Photos depicted the crown prince cheering the Saudi victory at home in Riyadh. The good vibes in the kingdom are bound to continue through the tournament, with huge throngs of Saudi fans turning up in Qatar. Earlier precedents suggest that even if Saudi Arabia loses their remaining games, its stunning upset over Argentina will be cast in stone. The history of the World Cup is replete with losing darlings, from the rampaging North Korean side that charmed the English public in 1966 to Senegal’s debutants in 2002 who defeated France, the former colonial ruler, in its first World Cup game.

The Saudis are on track to enjoy a tournament that’s right next door with none of the heightened scrutiny that Qatar has had to weather for hosting the World Cup. But it’s unclear how much soft power this Saudi team can muster for their crown prince.
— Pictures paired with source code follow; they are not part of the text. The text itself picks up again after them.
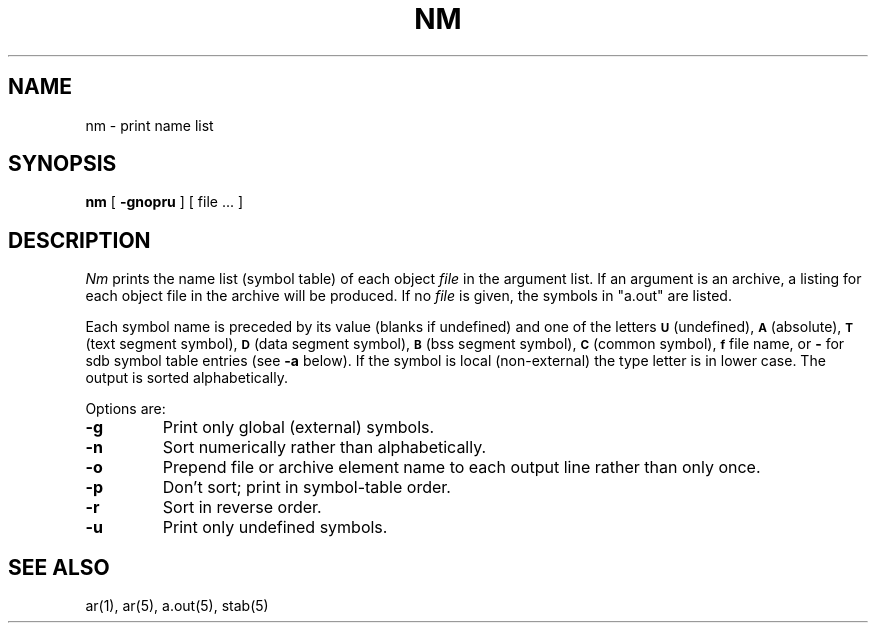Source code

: .TH NM 1 "7 February 1983"
.UC 4
.SH NAME
nm \- print name list
.SH SYNOPSIS
.B nm
[
.B \-gnopru
]
[ file ... ]
.SH DESCRIPTION
.I Nm
prints the name list (symbol table) of each object
.I file
in the argument list.  If an argument is an archive, a listing for each object
file in the archive will be produced.  If no
.I file
is given, the symbols in "a.out" are listed.
.PP
Each symbol name is preceded by its value (blanks if undefined)
and one of the letters
.SM
.B U
(undefined),
.SM
.B A
(absolute),
.SM
.B  T
(text segment symbol),
.SM
.B D
(data segment symbol),
.SM
.B B
(bss segment symbol),
.SM
.B C
(common symbol),
.SM
.B f
file name,
or
.B \-
for sdb symbol table entries (see
.B \-a
below).
If the symbol is local (non-external) the type letter is in lower case.
The output is sorted alphabetically.
.PP
Options are:
.TP
.B  \-g
Print only global (external) symbols.
.TP
.B \-n
Sort numerically rather than alphabetically.
.TP
.B  \-o
Prepend file or archive element name to each output line rather than only once.
.TP
.B  \-p
Don't sort; print in symbol-table order.
.TP
.B  \-r
Sort in reverse order.
.TP
.B  \-u
Print only undefined symbols.
.SH SEE ALSO
ar(1), ar(5), a.out(5), stab(5)
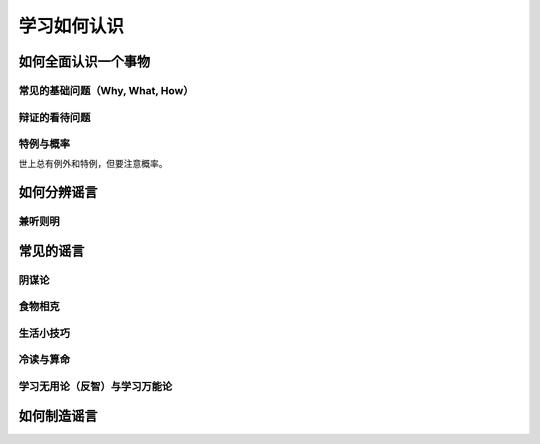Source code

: 学习如何认识
==============

如何全面认识一个事物
-----------------------

常见的基础问题（Why, What, How）
^^^^^^^^^^^^^^^^^^^^^^^^^^^^^^^^^^^^^^^

辩证的看待问题
^^^^^^^^^^^^^^^^^^^^

特例与概率
^^^^^^^^^^^^
世上总有例外和特例，但要注意概率。

如何分辨谣言
---------------------

兼听则明
^^^^^^^^^^^^^

常见的谣言
-----------------

阴谋论
^^^^^^^^^

食物相克
^^^^^^^^^^^

生活小技巧
^^^^^^^^^^^^^

冷读与算命
^^^^^^^^^^^^^^^^

学习无用论（反智）与学习万能论
^^^^^^^^^^^^^^^^^^^^^^^^^^^^^^^^^^^^^^

如何制造谣言
-----------------
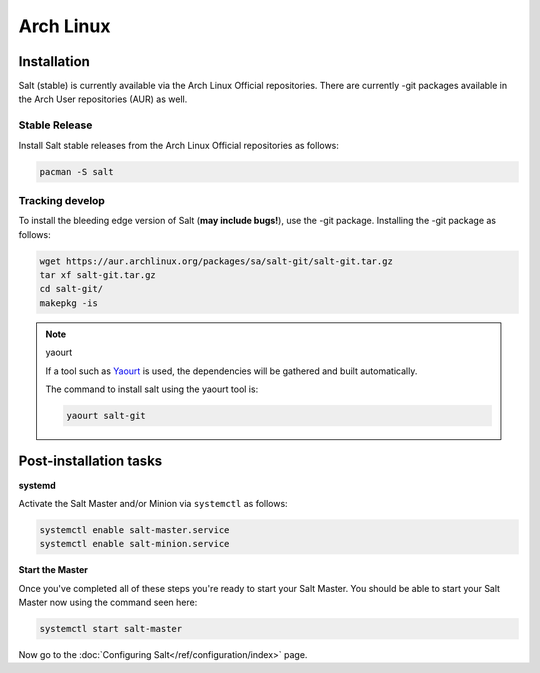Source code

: ==========
Arch Linux
==========

Installation
============

Salt (stable) is currently available via the Arch Linux Official repositories.
There are currently -git packages available in the Arch User repositories (AUR)
as well.

Stable Release
--------------

Install Salt stable releases from the Arch Linux Official repositories as follows:

.. code-block:: bash

    pacman -S salt

Tracking develop
----------------

To install the bleeding edge version of Salt (**may include bugs!**),
use the -git package. Installing the -git package as follows:

.. code-block:: bash

    wget https://aur.archlinux.org/packages/sa/salt-git/salt-git.tar.gz
    tar xf salt-git.tar.gz
    cd salt-git/
    makepkg -is

.. note:: yaourt

    If a tool such as Yaourt_ is used, the dependencies will be
    gathered and built automatically.

    The command to install salt using the yaourt tool is:

    .. code-block:: bash

        yaourt salt-git

.. _Yaourt: https://aur.archlinux.org/packages.php?ID=5863

Post-installation tasks
=======================

**systemd**

Activate the Salt Master and/or Minion via ``systemctl`` as follows:

.. code-block:: bash

    systemctl enable salt-master.service
    systemctl enable salt-minion.service

**Start the Master**

Once you've completed all of these steps you're ready to start your Salt
Master. You should be able to start your Salt Master now using the command
seen here:

.. code-block:: bash

    systemctl start salt-master

Now go to the :doc:`Configuring Salt</ref/configuration/index>` page.

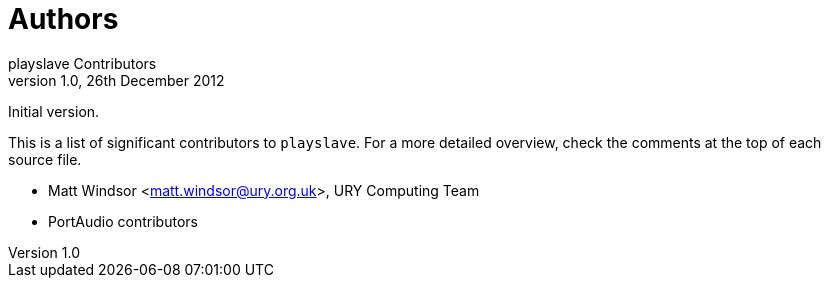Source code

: Authors
=======
playslave Contributors
v1.0, 26th December 2012:
Initial version.

This is a list of significant contributors to +playslave+.  For a more
detailed overview, check the comments at the top of each source file.

* Matt Windsor <matt.windsor@ury.org.uk>, URY Computing Team
* PortAudio contributors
No matter its unheralded players, Saudi Arabia already plays an outsize role in the global game. Saudi sovereign wealth pulls the strings at Newcastle United, a popular English Premier League club now effectively controlled by an oil-rich, human rights abusing regime. And the crown prince seems poised to bid for the 2030 World Cup, inviting the same scorn and criticism that Doha did when it won its bid in 2010. In this latest public relations offensive, Riyadh may have an unlikely ally: Argentina’s Messi, who reportedly inked a lucrative sponsorship deal to help tout the crown prince’s “Vision 2030” campaign for the kingdom. Like so much revealed at the World Cup, it’s a sign of the times.